┌─ PASSAGE TO READ

Sep 26 – 30, 2011
Vienna, Austria
Europe/Zurich timezone

A radiation tolerant 5 Gb/s Laser Driver in 130 nm CMOS technology.

Sep 29, 2011, 4:00 PM
2h 30m
Vienna, Austria

Vienna, Austria

<font face="Verdana" size="2"><b>Vienna University of Technology</b> Department of Electrical Engineering Gusshausstraße 27-29 1040 Vienna, Austria
Poster Opto Posters

Speaker

Giovanni Mazza (INFN sez. di Torino, Italy)

Description

The GigaBit Transceiver (GBT) project aims at the design of a radiation tolerant chip set for high speed optical data transmission. The chipset includes the GigaBit Laser Driver (GBLD), a radiation tolerant ASIC designed in a standard CMOS 130 nm technology. The GBLD is a laser driver designed to work to up to 5 Gb/s and capable to drive both VCSELs and some types of edge emitting lasers. The GBLD can provide a modulation current up to 24 mA and a bias current up to 43 mA with the pre-emphasis function to compensate for external capacitive load.

Summary 500 words

The GBLD is a laser driver designed to target High Energy Physics (HEP) applications, where radiation effects are of major concern. It is part of a broader effort to design a radiation tolerant optical transceiver (the GBT project) for the future upgrades of the LHC experiments.
The GBLD is designed for a data rate up to 5 Gb/s and to drive both VCSELs and some type of edge emitting lasers. Its output stage is splitted in two halves, capable to drive a modulation current between 2 and 12 mA each with an output impedance of 50 ohm.
The two drivers can be connected in parallel in order to double the modulation current and to half the output impedance (for edge emitting laser application). The modulation current can be controlled via a 6 bit DAC with a resolution of 0.16 mA (when only one driver is connected) or 0.32 mA (when both drivers are connected in parallel). The GBLD also provides the laser bias current in the range 2 to 43 mA via an 8 bit DAC with a 0.16 mA resolution.

└─
┌─ RECORDS PROVIDED

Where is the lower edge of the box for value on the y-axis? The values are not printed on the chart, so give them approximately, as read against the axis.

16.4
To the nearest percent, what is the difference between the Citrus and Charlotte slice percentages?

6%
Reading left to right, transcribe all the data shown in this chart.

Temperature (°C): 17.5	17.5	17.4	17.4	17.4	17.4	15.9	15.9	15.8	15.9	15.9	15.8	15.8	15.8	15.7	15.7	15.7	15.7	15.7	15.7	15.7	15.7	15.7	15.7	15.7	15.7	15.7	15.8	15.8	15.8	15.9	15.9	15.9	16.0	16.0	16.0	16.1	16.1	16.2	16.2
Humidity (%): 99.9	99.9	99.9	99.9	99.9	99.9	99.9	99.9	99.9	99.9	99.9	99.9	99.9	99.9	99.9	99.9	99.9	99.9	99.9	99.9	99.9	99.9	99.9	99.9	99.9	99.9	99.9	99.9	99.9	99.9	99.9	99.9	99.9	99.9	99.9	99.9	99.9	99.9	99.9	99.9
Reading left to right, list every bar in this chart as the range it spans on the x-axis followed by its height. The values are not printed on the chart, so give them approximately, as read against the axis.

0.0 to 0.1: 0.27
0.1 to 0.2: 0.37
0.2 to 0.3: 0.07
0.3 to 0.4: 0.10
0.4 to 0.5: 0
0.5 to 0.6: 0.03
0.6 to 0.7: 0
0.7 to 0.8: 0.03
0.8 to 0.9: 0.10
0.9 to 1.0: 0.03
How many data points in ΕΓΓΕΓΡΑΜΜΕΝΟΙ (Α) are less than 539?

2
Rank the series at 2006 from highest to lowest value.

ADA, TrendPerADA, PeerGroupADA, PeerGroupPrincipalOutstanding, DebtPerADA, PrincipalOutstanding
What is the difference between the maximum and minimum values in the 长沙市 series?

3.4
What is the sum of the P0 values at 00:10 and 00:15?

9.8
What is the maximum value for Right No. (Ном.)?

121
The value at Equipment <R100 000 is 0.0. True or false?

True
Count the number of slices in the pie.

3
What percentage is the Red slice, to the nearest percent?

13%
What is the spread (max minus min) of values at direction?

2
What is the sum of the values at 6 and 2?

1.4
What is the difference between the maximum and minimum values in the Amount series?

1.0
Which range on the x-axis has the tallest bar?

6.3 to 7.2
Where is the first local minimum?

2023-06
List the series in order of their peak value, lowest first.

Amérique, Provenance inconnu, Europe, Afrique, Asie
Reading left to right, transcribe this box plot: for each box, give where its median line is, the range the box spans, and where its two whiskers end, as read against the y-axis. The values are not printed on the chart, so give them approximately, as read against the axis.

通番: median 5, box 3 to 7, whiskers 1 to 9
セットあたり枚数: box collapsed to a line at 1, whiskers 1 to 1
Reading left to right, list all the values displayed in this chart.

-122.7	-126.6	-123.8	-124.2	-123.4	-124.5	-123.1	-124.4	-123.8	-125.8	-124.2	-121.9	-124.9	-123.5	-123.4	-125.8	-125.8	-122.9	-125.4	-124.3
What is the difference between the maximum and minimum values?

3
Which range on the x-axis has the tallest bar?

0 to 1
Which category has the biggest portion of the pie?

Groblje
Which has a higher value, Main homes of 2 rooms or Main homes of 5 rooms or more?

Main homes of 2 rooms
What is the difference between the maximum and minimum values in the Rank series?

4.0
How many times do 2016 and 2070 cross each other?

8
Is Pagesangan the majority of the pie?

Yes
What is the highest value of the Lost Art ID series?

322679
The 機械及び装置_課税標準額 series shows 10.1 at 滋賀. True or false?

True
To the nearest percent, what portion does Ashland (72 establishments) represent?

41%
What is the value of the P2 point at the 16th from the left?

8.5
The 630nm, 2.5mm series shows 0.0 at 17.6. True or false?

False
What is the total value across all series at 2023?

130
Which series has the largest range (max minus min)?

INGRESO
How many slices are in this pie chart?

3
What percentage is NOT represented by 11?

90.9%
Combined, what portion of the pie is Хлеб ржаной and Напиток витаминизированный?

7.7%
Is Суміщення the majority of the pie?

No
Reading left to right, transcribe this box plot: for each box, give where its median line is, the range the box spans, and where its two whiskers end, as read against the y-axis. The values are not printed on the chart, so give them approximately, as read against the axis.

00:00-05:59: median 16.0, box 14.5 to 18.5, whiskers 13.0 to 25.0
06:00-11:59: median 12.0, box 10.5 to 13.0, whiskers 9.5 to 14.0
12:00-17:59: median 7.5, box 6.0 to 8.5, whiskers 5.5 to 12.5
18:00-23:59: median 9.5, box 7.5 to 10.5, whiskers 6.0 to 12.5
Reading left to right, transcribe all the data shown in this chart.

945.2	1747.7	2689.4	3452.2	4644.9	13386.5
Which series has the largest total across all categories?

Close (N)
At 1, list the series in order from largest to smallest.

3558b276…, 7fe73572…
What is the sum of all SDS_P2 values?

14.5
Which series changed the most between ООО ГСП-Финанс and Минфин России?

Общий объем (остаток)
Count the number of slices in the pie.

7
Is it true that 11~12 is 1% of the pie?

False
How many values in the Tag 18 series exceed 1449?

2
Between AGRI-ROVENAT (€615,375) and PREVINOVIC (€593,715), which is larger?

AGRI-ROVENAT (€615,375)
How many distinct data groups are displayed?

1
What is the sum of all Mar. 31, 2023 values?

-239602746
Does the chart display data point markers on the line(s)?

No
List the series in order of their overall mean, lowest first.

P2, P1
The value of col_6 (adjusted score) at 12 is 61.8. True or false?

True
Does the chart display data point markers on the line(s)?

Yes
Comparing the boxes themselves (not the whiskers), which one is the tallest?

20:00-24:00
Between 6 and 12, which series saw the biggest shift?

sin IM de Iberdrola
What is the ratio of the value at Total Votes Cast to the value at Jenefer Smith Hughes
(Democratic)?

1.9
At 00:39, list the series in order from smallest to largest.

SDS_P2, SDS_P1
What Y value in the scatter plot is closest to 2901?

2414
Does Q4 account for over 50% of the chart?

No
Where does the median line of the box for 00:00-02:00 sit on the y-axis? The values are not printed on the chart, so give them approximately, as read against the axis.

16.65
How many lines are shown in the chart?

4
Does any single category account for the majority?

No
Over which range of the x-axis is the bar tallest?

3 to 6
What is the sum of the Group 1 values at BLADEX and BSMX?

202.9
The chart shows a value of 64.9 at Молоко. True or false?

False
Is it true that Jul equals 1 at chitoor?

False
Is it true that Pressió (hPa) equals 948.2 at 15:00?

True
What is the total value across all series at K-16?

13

└─

PROBLEM TO SOLVE » Edit the laser driver summary: begin at the words "The two drivers" and stop after "0.16 mA resolution.". In that stretch, change "bias current" to "DC bias current".

EXERCISE OUTPUT »
The two drivers can be connected in parallel in order to double the modulation current and to half the output impedance (for edge emitting laser application). The modulation current can be controlled via a 6 bit DAC with a resolution of 0.16 mA (when only one driver is connected) or 0.32 mA (when both drivers are connected in parallel). The GBLD also provides the laser DC bias current in the range 2 to 43 mA via an 8 bit DAC with a 0.16 mA resolution.